Aside from having a buttload of pond snails, I have two Brigs and two Zebra Nerites in my 10g betta tank. I am currently treating my boy for parasites using Jungle Parasite Clear so I had removed my big snails and put them into another tank. I left the pond snails in there because it would've taken too long to remove all of them from the tank.

Well this is the first full day of the treatment and the pond snails are unaffected by the meds. What I would like to know is if it would be okay if I add my Brigs and Nerites back into the tank while I'm still treating my betta for parasites? He misses his little snail buddies and I know he would be much happier with them in there. He keeps looking for them.

On the package, it says to remove crustaceans but not invertebrates so I'm not sure if the meds would harm them or not.

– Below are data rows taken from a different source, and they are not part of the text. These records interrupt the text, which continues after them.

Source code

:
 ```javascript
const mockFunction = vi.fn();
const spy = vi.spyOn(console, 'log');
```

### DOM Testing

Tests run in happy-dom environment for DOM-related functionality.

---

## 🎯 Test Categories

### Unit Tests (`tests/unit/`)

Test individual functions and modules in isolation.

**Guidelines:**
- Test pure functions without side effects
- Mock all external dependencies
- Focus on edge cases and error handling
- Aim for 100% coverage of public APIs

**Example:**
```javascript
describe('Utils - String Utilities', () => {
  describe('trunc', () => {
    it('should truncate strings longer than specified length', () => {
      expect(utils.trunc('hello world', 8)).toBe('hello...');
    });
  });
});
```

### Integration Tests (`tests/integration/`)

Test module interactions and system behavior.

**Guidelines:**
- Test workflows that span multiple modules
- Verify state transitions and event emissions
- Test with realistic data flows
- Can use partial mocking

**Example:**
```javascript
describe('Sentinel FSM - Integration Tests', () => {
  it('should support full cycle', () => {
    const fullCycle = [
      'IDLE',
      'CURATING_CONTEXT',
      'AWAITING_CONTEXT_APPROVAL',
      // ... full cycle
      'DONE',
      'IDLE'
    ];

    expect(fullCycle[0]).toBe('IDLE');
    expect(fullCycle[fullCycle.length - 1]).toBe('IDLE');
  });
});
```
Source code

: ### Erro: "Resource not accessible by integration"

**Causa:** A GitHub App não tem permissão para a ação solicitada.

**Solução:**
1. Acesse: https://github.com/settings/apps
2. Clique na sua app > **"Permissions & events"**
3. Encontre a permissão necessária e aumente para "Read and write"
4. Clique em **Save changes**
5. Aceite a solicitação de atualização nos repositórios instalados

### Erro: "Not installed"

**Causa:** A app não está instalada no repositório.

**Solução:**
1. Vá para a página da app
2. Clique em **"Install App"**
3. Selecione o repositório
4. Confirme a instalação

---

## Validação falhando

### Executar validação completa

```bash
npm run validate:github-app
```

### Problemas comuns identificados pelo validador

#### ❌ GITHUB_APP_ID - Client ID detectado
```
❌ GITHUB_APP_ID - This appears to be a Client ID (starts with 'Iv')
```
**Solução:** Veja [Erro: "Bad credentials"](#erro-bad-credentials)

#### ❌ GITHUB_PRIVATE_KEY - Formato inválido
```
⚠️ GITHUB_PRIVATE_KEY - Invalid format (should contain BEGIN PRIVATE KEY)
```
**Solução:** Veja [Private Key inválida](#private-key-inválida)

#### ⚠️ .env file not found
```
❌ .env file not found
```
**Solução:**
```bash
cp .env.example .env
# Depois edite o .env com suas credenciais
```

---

Here's a link to the ingredients of the medication if you need to know it.

Any info on this would be greatly appreciated!


----------



## rohape (Feb 7, 2005)

Man, your poor betta. He's a tough one though.
I wouldn't risk putting in your snails just yet. I know nothing about that medication or any of the ingredients, but I personally wouldn't risk it.

Maybe look at getting a small Ultraviolet Sterilizer?


----------



## rohape (Feb 7, 2005)

Just found this.
I really wouldn't use put the snails back in.

Snail safe & Toxic medication list.
http://www.applesnail.net/phpBB2/viewtopic.php?t=17851


----------



## Red_Rose (Mar 18, 2007)

Thanks, Rohape.

I'm getting some carbon ready for my filter since I was told to leave the meds in for 3-4 days and this is now the third day so I'll be putting them back in soon. I did want to add them while the medicine was in there but I just didn't want anything to happen to these little guys.

I don't think I'd be able to add a UV sterilizer to Jake's tank. He doesn't like strong currents and from the sterilizers I've looked at, even at the lowest flow speed, it would still be much too strong for my boy.


----------